45. Amerta

655 170 22
                                    

Bawah Tanah:
The Rumor Comes True

A novel by Zivia Zee

•••

Pernahkah kamu terbangun di suatu pagi yang cerah dan menemukan dirimu benar-benar berhasrat untuk membunuh diri sendiri karena melakukan sesuatu yang amat kamu sesali di malam sebelumnya?

Aku sedang berada dalam urgensi itu sekarang. Bahkan berteriak ke seluruh penjuru ruangan saja tidak mampu mengenyahkan rasa kesal, malu dan menyesal yang membumbung tinggi dari lubuk hatiku. Aku berharap bumi menguburku detik ini juga.

"Aurora!" Kak Selena berteriak dari luar. "Bangun! Kita rapat sepuluh menit lagi."

Jantungku kian berdebar-debar. Rasanya aku ingin memanggil helikopter dan terbang kembali pulang. Setelah drama menye-menye di mana aku menangis dalam pelukan cowok bahlul itu semalam, aku tidak sudi menampakkan wajah dengan mata bengkakku di depannya. Aku tidak bisa! Harga diriku sudah hancur di depannya. Bisa-bisanya aku menunjukkan sisi lemahku begitu. Kupukul kepalaku sendiri. Betapa bodohnya aku.

"Ra?"

Itu suara Kak Sancaka!

"Y-ya?"

"Kamu nggak apa-apa?"

"Ya! Lagi ganti baju. Jangan masuk!" dustaku. Sesungguhnya, aku bahkan  belum mandi. Aku sedang bergulung di dalam selimut. Berusaha menyembunyikan diri dari mata dunia.

"Oke." Kemudian suaranya tak terdengar lagi. Apa dia sudah pergi? Aku harap demikian.

Aku bangkit dari ranjangku, mandi dan berpakaian secepat kilat. Tidak ada waktu untuk memilih-milih baju. Aku hanya mengambil sepotong kemeja garis-garis hitam putih dan celana jeans. Kak Sancaka dan Kak Selena sudah berada di ruang santai pribadi di hotel yang kami sewa. Kak Sancaka memandangiku setibanya aku di sana. Aku pura-pura tidak bisa lihat ada sosoknya nangkring di sana.

"Oke, kita mulai sekarang," ujar Kak Selena setibanya aku di sini. Aku mengerut heran. "Cuma segini doang?"

Kedua orang itu menatapku dengan kerutan. "Apanya yang cuma segini?"

"Ya ... anggotanya. Nggak ada mentor atau agen pemerintah? Orang BIN nggak ada? Atau siapa kek TNI AL, AU, AD atau profesional lainnya yang ngebimbing kita?"

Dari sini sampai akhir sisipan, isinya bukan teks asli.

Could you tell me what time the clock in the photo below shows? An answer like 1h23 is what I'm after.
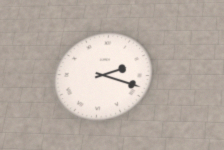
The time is 2h18
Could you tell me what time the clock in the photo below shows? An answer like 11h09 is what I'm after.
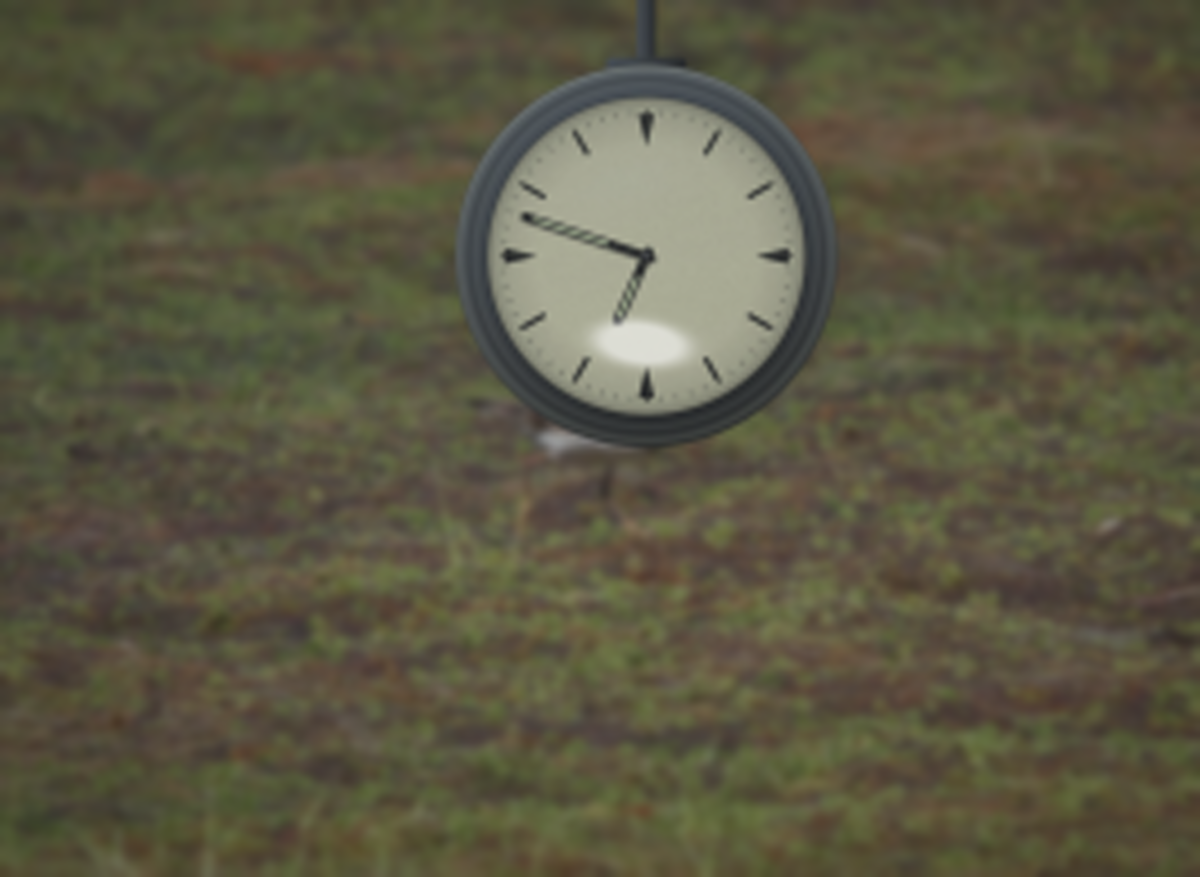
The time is 6h48
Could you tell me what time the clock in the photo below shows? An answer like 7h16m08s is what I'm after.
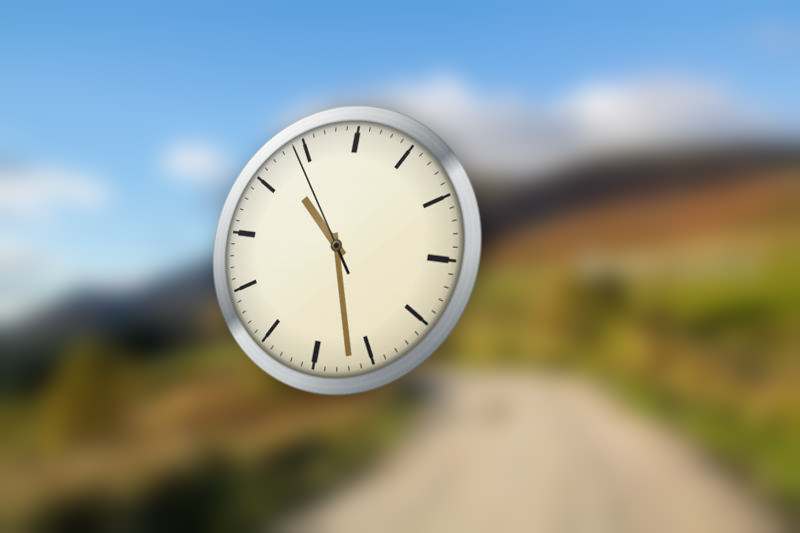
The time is 10h26m54s
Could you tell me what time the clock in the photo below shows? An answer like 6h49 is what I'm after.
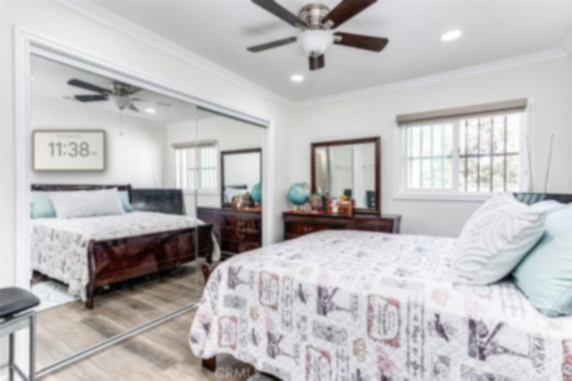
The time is 11h38
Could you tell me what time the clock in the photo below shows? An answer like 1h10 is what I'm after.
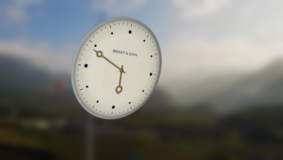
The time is 5h49
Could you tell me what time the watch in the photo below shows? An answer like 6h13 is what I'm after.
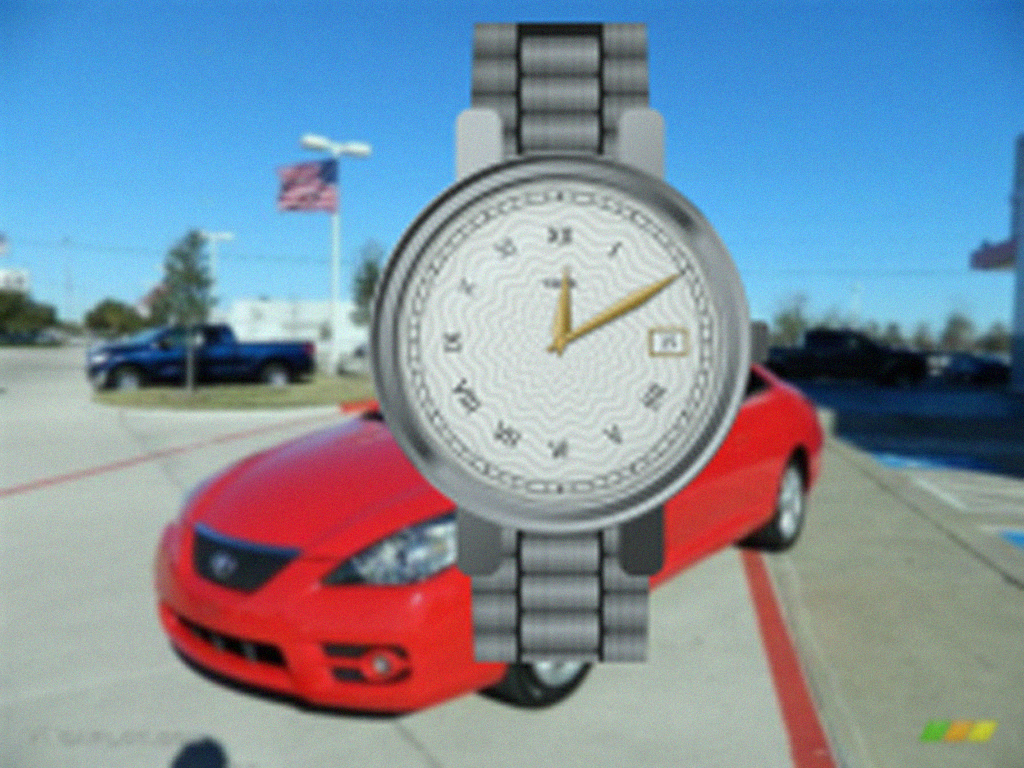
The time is 12h10
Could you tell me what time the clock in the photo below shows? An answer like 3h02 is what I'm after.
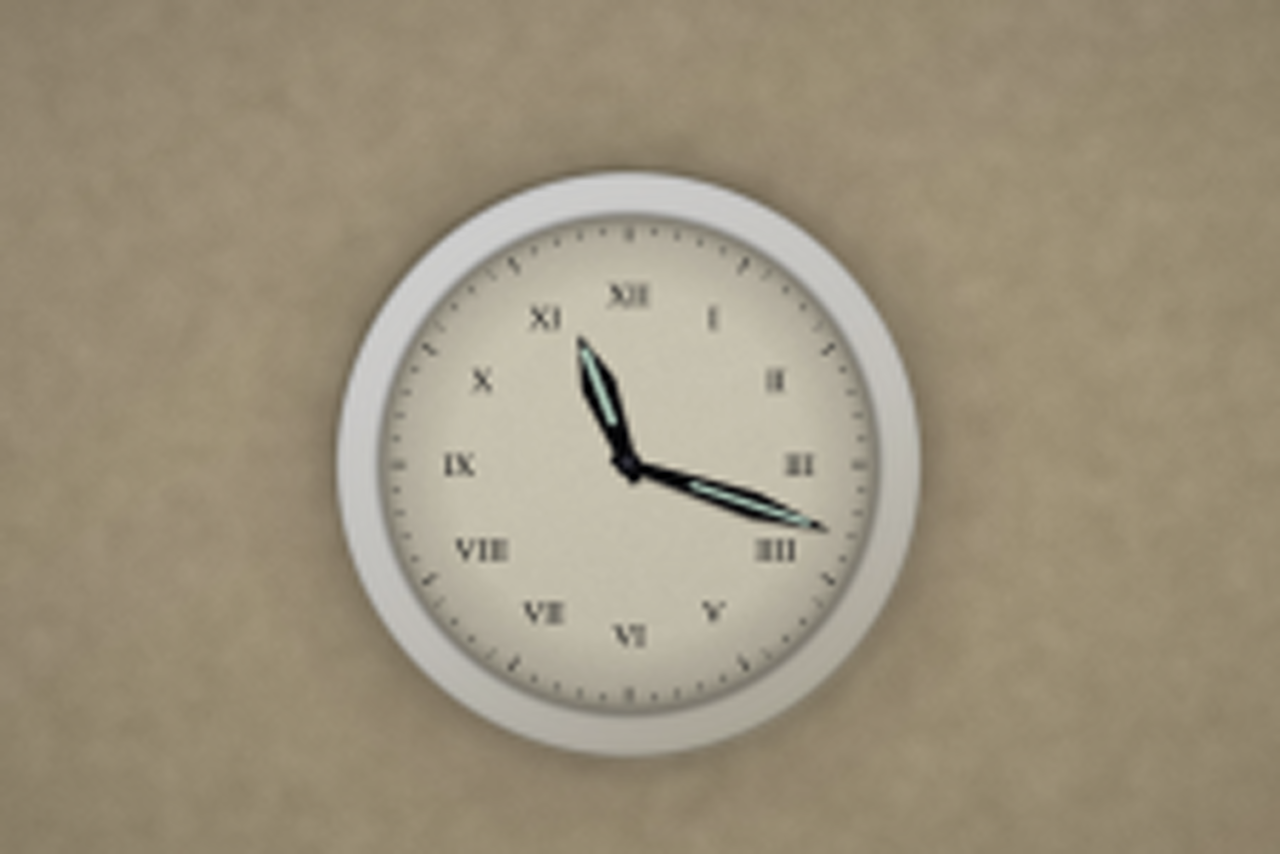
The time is 11h18
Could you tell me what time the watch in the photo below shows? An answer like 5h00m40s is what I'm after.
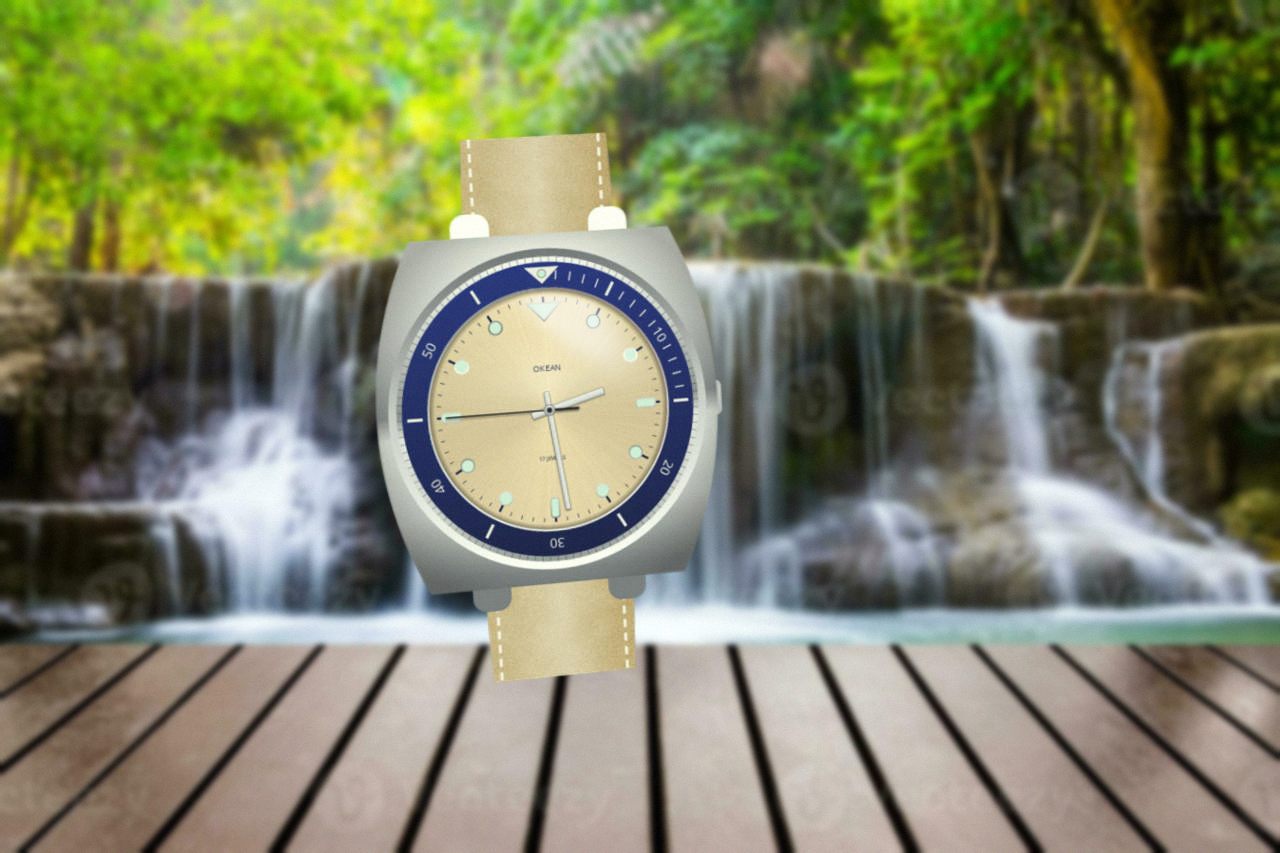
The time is 2h28m45s
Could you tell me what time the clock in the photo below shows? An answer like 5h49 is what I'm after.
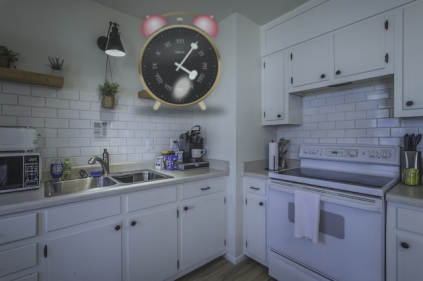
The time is 4h06
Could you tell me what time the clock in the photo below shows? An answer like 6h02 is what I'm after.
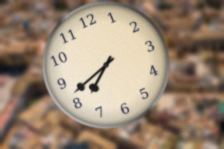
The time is 7h42
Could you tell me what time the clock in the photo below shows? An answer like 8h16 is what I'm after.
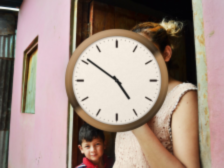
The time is 4h51
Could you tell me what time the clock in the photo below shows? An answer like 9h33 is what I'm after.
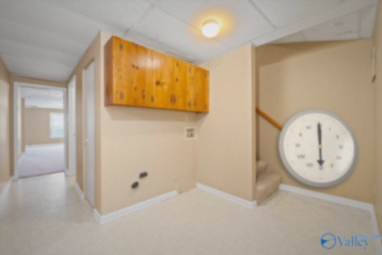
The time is 6h00
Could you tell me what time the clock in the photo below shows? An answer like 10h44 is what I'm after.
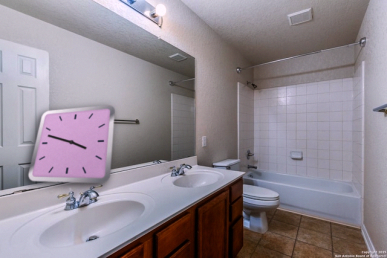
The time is 3h48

Mereka berdua saling bertukar pandang. Tak lama kemudian cengiran geli merekah di bibir keduanya. "Kau pikir ini misi tengah semester? Profesionalnya adalah kita, Dear. Tidak akan ada yang mengawasi atau memberi arahan. Istilahnya, jika kamu sudah dianggap sebagai murid terbaik, itu artinya kamu akan dianggap profesional. Kamu harus melakukan semuanya sendiri."

Mulutku menganga mendengarnya.

"Misi terakhir gue yang ada pembimbingnya, gue hampir diperkosa sama preman pasar dan dikejar-kejar gembong narkoba," kataku.

"Apa?!" Itu Sancaka.

"So, seberapa besar kemungkinan gue bakal mati di misi YANG tanpa pembimbing ini?" Kutekankan kata "yang" dalam kalimatku, dengan harapan semoga dua orang yang kelewat santai ini mengerti letak bahaya yang akan kami hadapi. Bukan! Bahaya yang akan aku hadapi.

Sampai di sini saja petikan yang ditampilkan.